▶ [使用するリスト]
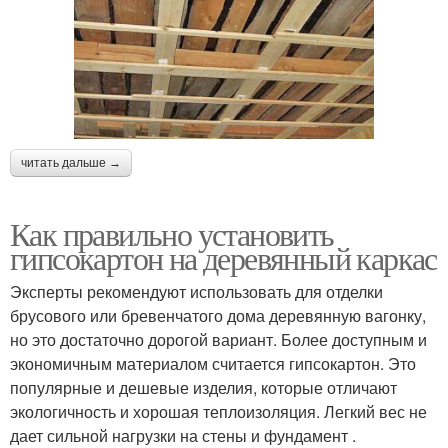
читать дальше →
Как правильно установить
гипсокартон на деревянный каркас
Эксперты рекомендуют использовать для отделки
брусового или бревенчатого дома деревянную вагонку,
но это достаточно дорогой вариант. Более доступным и
экономичным материалом считается гипсокартон. Это
популярные и дешевые изделия, которые отличают
экологичность и хорошая теплоизоляция. Легкий вес не
дает сильной нагрузки на стены и фундамент .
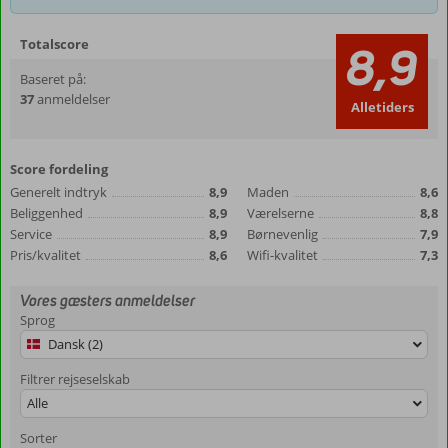
Totalscore
8,9
Baseret på:
37
anmeldelser
Alletiders
Score fordeling
Generelt indtryk
8,9
Maden
8,6
Beliggenhed
8,9
Værelserne
8,8
Service
8,9
Børnevenlig
7,9
Pris/kvalitet
8,6
Wifi-kvalitet
7,3
Vores gæsters anmeldelser
Sprog
Dansk (2)
Filtrer rejseselskab
Alle
Sorter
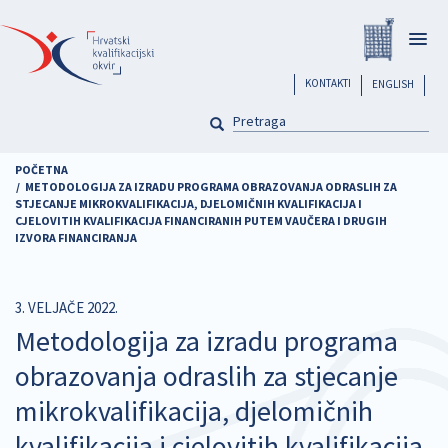
Skoči
Registar
na
Togg
glavni
navig
sadržaj
header
KONTAKTI
ENGLISH
PRETRAGA
Pretraga
POČETNA
METODOLOGIJA ZA IZRADU PROGRAMA OBRAZOVANJA ODRASLIH ZA
STJECANJE MIKROKVALIFIKACIJA, DJELOMIČNIH KVALIFIKACIJA I
CJELOVITIH KVALIFIKACIJA FINANCIRANIH PUTEM VAUČERA I DRUGIH
IZVORA FINANCIRANJA
3. VELJAČE 2022.
Metodologija za izradu programa
obrazovanja odraslih za stjecanje
mikrokvalifikacija, djelomičnih
kvalifikacija i cjelovitih kvalifikacija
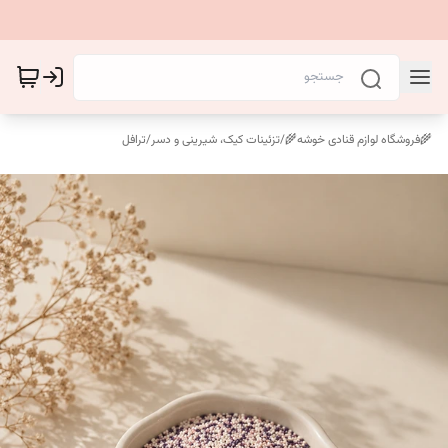
🌾فروشگاه لوازم قنادی خوشه🌾
/
تزئینات کیک، شیرینی و دسر
/
ترافل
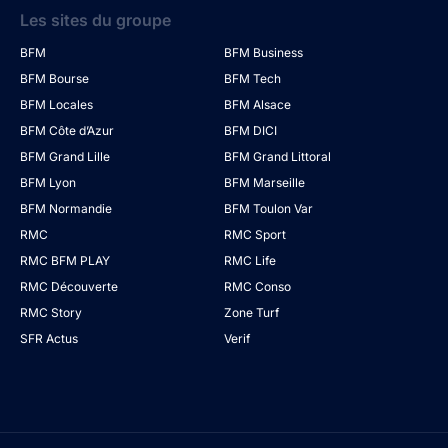
Les sites du groupe
BFM
BFM Business
BFM Bourse
BFM Tech
BFM Locales
BFM Alsace
BFM Côte d’Azur
BFM DICI
BFM Grand Lille
BFM Grand Littoral
BFM Lyon
BFM Marseille
BFM Normandie
BFM Toulon Var
RMC
RMC Sport
RMC BFM PLAY
RMC Life
RMC Découverte
RMC Conso
RMC Story
Zone Turf
SFR Actus
Verif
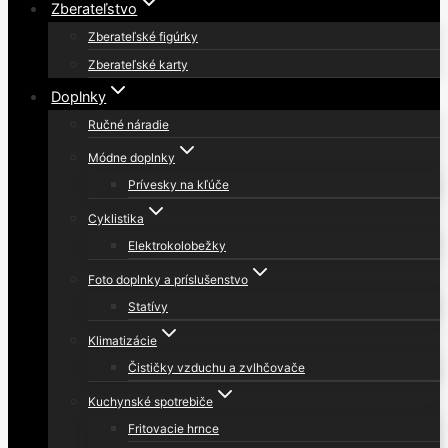
Zberateľstvo
Zberateľské figúrky
Zberateľské karty
Doplnky
Ručné náradie
Módne doplnky
Prívesky na kľúče
Cyklistika
Elektrokolobežky
Foto doplnky a príslušenstvo
Statívy
Klimatizácie
Čističky vzduchu a zvlhčovače
Kuchynské spotrebiče
Fritovacie hrnce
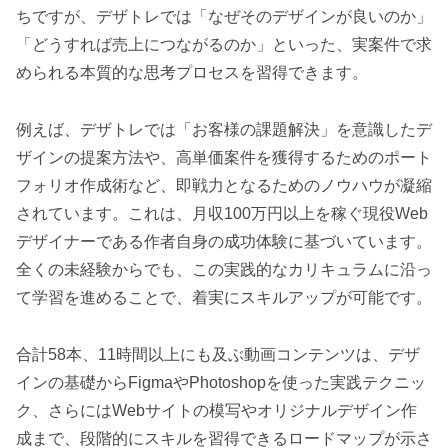
ちですが、デザトレでは「なぜそのデザインが良いのか」
「どうすれば売上につながるのか」といった、実案件で求
められる本質的な思考プロセスを習得できます。
例えば、デザトレでは「お客様の課題解決」を意識したデ
ザインの提案方法や、高単価案件を獲得するためのポート
フォリオ作成術など、即戦力となるためのノウハウが凝縮
されています。これは、月収100万円以上を稼ぐ現役Web
デザイナーである作者自身の成功体験に基づいています。
全くの未経験からでも、この実践的なカリキュラムに沿っ
て学習を進めることで、着実にスキルアップが可能です。
合計58本、11時間以上にも及ぶ動画コンテンツは、デザ
インの基礎からFigmaやPhotoshopを使った実践テクニッ
ク、さらにはWebサイトの模写やオリジナルデザイン作
成まで、段階的にスキルを習得できるロードマップが示さ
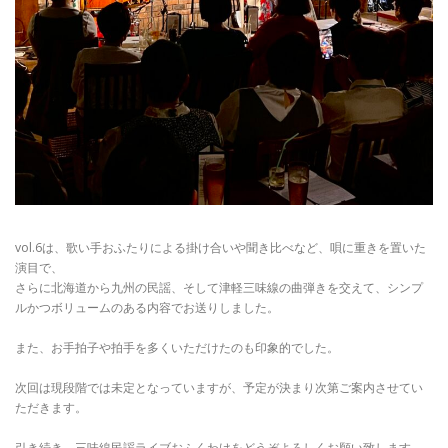
vol.6は、歌い手おふたりによる掛け合いや聞き比べなど、唄に重きを置いた
演目で、
さらに北海道から九州の民謡、そして津軽三味線の曲弾きを交えて、シンプ
ルかつボリュームのある内容でお送りしました。
また、お手拍子や拍手を多くいただけたのも印象的でした。
次回は現段階では未定となっていますが、予定が決まり次第ご案内させてい
ただきます。
引き続き、三味線民謡ライブおふくわけをどうぞよろしくお願い致します。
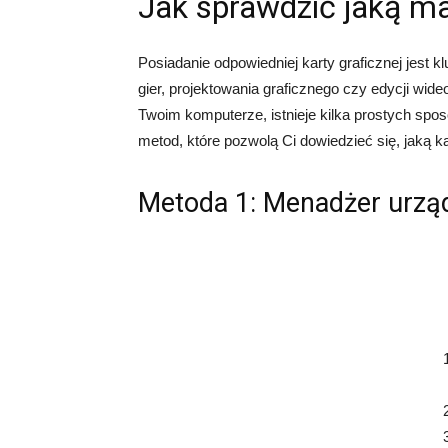
Jak sprawdzić jaką m
Posiadanie odpowiedniej karty graficznej jest k
gier, projektowania graficznego czy edycji wideo
Twoim komputerze, istnieje kilka prostych spo
metod, które pozwolą Ci dowiedzieć się, jaką k
Metoda 1: Menadżer urzą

▶ [課題の条件]
上のリストの文字を最初から最後まで書き直し、「Totalscore」を「Samlet vurdering」に変えてください。それ以外は元のまま残し、画像は解答に入れないこと。

▶ [課題の解答]
читать дальше →
Как правильно установить
гипсокартон на деревянный каркас
Эксперты рекомендуют использовать для отделки
брусового или бревенчатого дома деревянную вагонку,
но это достаточно дорогой вариант. Более доступным и
экономичным материалом считается гипсокартон. Это
популярные и дешевые изделия, которые отличают
экологичность и хорошая теплоизоляция. Легкий вес не
дает сильной нагрузки на стены и фундамент .
Samlet vurdering
8,9
Baseret på:
37
anmeldelser
Alletiders
Score fordeling
Generelt indtryk
8,9
Maden
8,6
Beliggenhed
8,9
Værelserne
8,8
Service
8,9
Børnevenlig
7,9
Pris/kvalitet
8,6
Wifi-kvalitet
7,3
Vores gæsters anmeldelser
Sprog
Dansk (2)
Filtrer rejseselskab
Alle
Sorter
Skoči
Registar
na
Togg
glavni
navig
sadržaj
header
KONTAKTI
ENGLISH
PRETRAGA
Pretraga
POČETNA
METODOLOGIJA ZA IZRADU PROGRAMA OBRAZOVANJA ODRASLIH ZA
STJECANJE MIKROKVALIFIKACIJA, DJELOMIČNIH KVALIFIKACIJA I
CJELOVITIH KVALIFIKACIJA FINANCIRANIH PUTEM VAUČERA I DRUGIH
IZVORA FINANCIRANJA
3. VELJAČE 2022.
Metodologija za izradu programa
obrazovanja odraslih za stjecanje
mikrokvalifikacija, djelomičnih
kvalifikacija i cjelovitih kvalifikacija
🌾فروشگاه لوازم قنادی خوشه🌾
/
تزئینات کیک، شیرینی و دسر
/
ترافل
Les sites du groupe
BFM
BFM Business
BFM Bourse
BFM Tech
BFM Locales
BFM Alsace
BFM Côte d’Azur
BFM DICI
BFM Grand Lille
BFM Grand Littoral
BFM Lyon
BFM Marseille
BFM Normandie
BFM Toulon Var
RMC
RMC Sport
RMC BFM PLAY
RMC Life
RMC Découverte
RMC Conso
RMC Story
Zone Turf
SFR Actus
Verif
Zberateľstvo
Zberateľské figúrky
Zberateľské karty
Doplnky
Ručné náradie
Módne doplnky
Prívesky na kľúče
Cyklistika
Elektrokolobežky
Foto doplnky a príslušenstvo
Statívy
Klimatizácie
Čističky vzduchu a zvlhčovače
Kuchynské spotrebiče
Fritovacie hrnce
ちですが、デザトレでは「なぜそのデザインが良いのか」
「どうすれば売上につながるのか」といった、実案件で求
められる本質的な思考プロセスを習得できます。
例えば、デザトレでは「お客様の課題解決」を意識したデ
ザインの提案方法や、高単価案件を獲得するためのポート
フォリオ作成術など、即戦力となるためのノウハウが凝縮
されています。これは、月収100万円以上を稼ぐ現役Web
デザイナーである作者自身の成功体験に基づいています。
全くの未経験からでも、この実践的なカリキュラムに沿っ
て学習を進めることで、着実にスキルアップが可能です。
合計58本、11時間以上にも及ぶ動画コンテンツは、デザ
インの基礎からFigmaやPhotoshopを使った実践テクニッ
ク、さらにはWebサイトの模写やオリジナルデザイン作
成まで、段階的にスキルを習得できるロードマップが示さ
vol.6は、歌い手おふたりによる掛け合いや聞き比べなど、唄に重きを置いた
演目で、
さらに北海道から九州の民謡、そして津軽三味線の曲弾きを交えて、シンプ
ルかつボリュームのある内容でお送りしました。
また、お手拍子や拍手を多くいただけたのも印象的でした。
次回は現段階では未定となっていますが、予定が決まり次第ご案内させてい
ただきます。
引き続き、三味線民謡ライブおふくわけをどうぞよろしくお願い致します。
Jak sprawdzić jaką m
Posiadanie odpowiedniej karty graficznej jest k
gier, projektowania graficznego czy edycji wideo
Twoim komputerze, istnieje kilka prostych spo
metod, które pozwolą Ci dowiedzieć się, jaką k
Metoda 1: Menadżer urzą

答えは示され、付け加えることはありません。